# Dovetailing with a dozuki



## leftcoaster (Jan 1, 2016)

The kerf of my dozuki is so think that it's extremely difficult to turn my fret saw once it's inserted. Is this a common problem? Should I just saw from between the dozuki cuts >to< those kerfs rather than trying to enter one and turn?


----------



## tingaling (Jul 10, 2017)

Get a smaller blade for your fret saw or start the fret cut gradually.


----------



## SMP (Aug 29, 2018)

thats the tricky part. i was at a Lie nielsen event asking if i should get the regular DT saw or the tapered DT saw. he asked if i cut waste or chopped. when I said cut he said to get the regular and get pegas blades. that way they are a hair smaller than the kerf. for real thin kerfs, the fret blades that fit snap left and right an are infuriating. if its that thin I think you are better off chopping


----------



## therealSteveN (Oct 29, 2016)

Most will only use the fret saw to get as close as they can to the sidewalls, then it's still chisel time for final cleanout. Likely you can pare, rather than chop, but still chisel time.

I use Pegas blades on a Knew Concept frame, and you still can only get so close. 90 degree bat turns don't happen. At least not sharp ones that will allow DTs to fit.


----------



## SMP (Aug 29, 2018)

> Most will only use the fret saw to get as close as they can to the sidewalls, then it s still chisel time for final cleanout. Likely you can pare, rather than chop, but still chisel time.
> 
> I use Pegas blades on a Knew Concept frame, and you still can only get so close. 90 degree bat turns don t happen. At least not sharp ones that will allow DTs to fit.
> 
> - therealSteveN


unless you level up to god tier:






that :49 second mark…


----------



## therealSteveN (Oct 29, 2016)

> Most will only use the fret saw to get as close as they can to the sidewalls, then it s still chisel time for final cleanout.
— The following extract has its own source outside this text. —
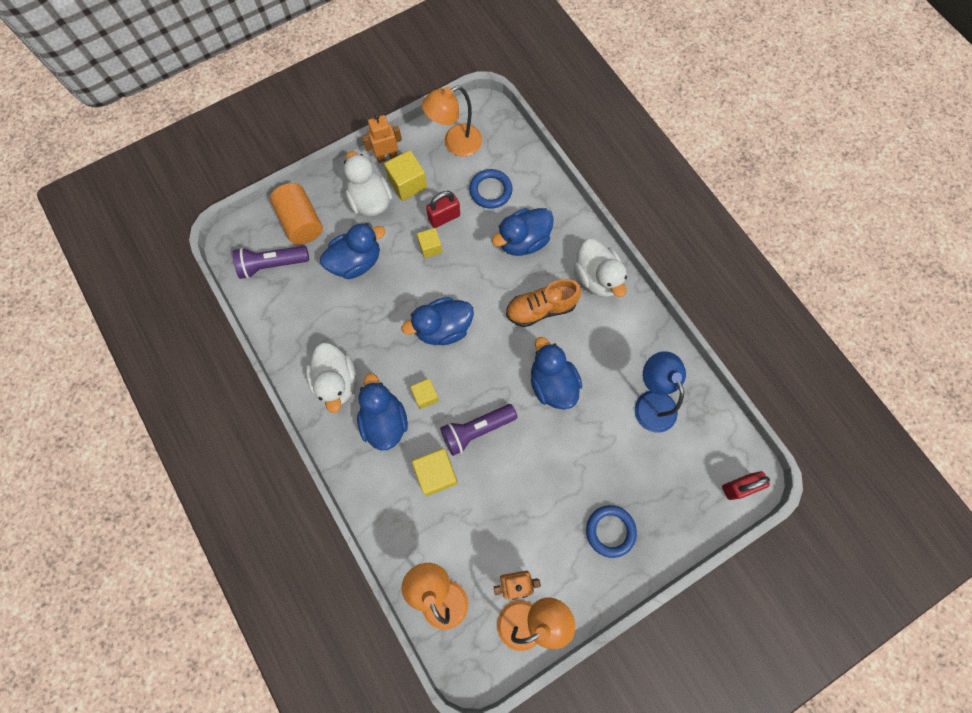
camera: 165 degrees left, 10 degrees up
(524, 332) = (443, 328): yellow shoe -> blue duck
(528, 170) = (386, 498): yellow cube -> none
Likely you can pare, rather than chop, but still chisel time.
> 
> I use Pegas blades on a Knew Concept frame, and you still can only get so close. 90 degree bat turns don t happen. At least not sharp ones that will allow DTs to fit.
> 
> ...


Ahhhh Frank cheats, he uses those tiny saws most of us can't even hold onto. 

Note he did say they were "paint grade" so he doesn't clean em up. A naturally finished piece and his chisel work would have been on display. It ain't natural, what he does.


----------



## controlfreak (Jun 29, 2019)

I have a fret saw but stopped using it. I moved to a pistol grip dove tail saw (veritas) and am waiting on a Florip. I moved to chopping the waste. If I must pare down or chop the knife wall I might as well just go all the way.


----------



## SMP (Aug 29, 2018)

> I have a fret saw but stopped using it. I moved to a pistol grip dove tail saw (veritas) and am waiting on a Florip. I moved to chopping the waste. If I must pare down or chop the knife wall I might as well just go all the way.
> 
> - controlfreak





> I have a fret saw but stopped using it. I moved to a pistol grip dove tail saw (veritas) and am waiting on a Florip. I moved to chopping the waste. If I must pare down or chop the knife wall I might as well just go all the way.
> 
> - controlfreak


yeah its kind of like asking people the best way to sharpen. have fo find what works. me personally:

1: cut kerf with LN DT saw.
2: cut out 80% of waste with Olson coping saw with Pegas skip tooth blades. i have gotten pretty good about cutting down from 1 kerf and making a radius and then cutting about 1/16" from my knifewall. 
3. flip coping saw other direction and cut off the little "ramp" i cut from that first cut.
4. pare away the rest (since i can cut close enough this part only takes 2 minutes.

I know how to chop and can do it fine. but its loud as hell, and the wife ad kids are usually trying to watch TV etc.


----------



## therealSteveN (Oct 29, 2016)

Sharper chisels negate the need to pound em out.  Plus the paring is easier.


----------



## MrWolfe (Jan 23, 2018)

I use dozuki saws for cutting my dovetails and then I use a fretsaw to trim the waste before cleaning them up with chisels. I have two Dozuki saws and they both are Gyokucho brand from Amazon. One has a thinner plate .11 so the kerf is closer to .2 and I can't turn the Pegas skip tooth bland on the frets saw I use. The thicker Gyokucho Dozuki saw plate is closer to .2 and the kerf is closer to .3 and that works GREAT with the Pegas s.t. fretsaw blades.

Not a super expensive saw even if you buy both and it helped me with my dovetails… that and scary sharp chisels.

*Thinner Razor saw *https://www.amazon.com/Gyokucho-770...r+Dozuki+Saw+with+Blade&qid=1627782412&sr=8-2

*Thicker Razor saw*


----------



## bruc101 (Sep 13, 2008)

Our youngest daughter uses a LN tapered DT saw. To clean out the waste, we have a scroller friend that made her a saw that uses a round scroll saw blade in it like he uses when he has to cut a scroll by hand. Zips that blade in the kerf, starts cutting left or right which ever fits her fancy at the time. Done.


----------



## therealSteveN (Oct 29, 2016)

Once a person bags sawing to a line, cleaning out the waste is the only work left to a DT. Thing is, that cleaning can be done quite a few ways, and if it's right for you, then it's the right way.


----------



## controlfreak (Jun 29, 2019)

I like the dozuki very much but had trouble with the round handle. I seem to do better with my "aim" with the pistol grip. SMP, good point on the noise and yes that is a major deal breaker in a basement shop at night. I may have to try removing waste both ways again and start a timer just for fun. I need to start another dovetail related project before I lose what memory skill I have gotten so far.


----------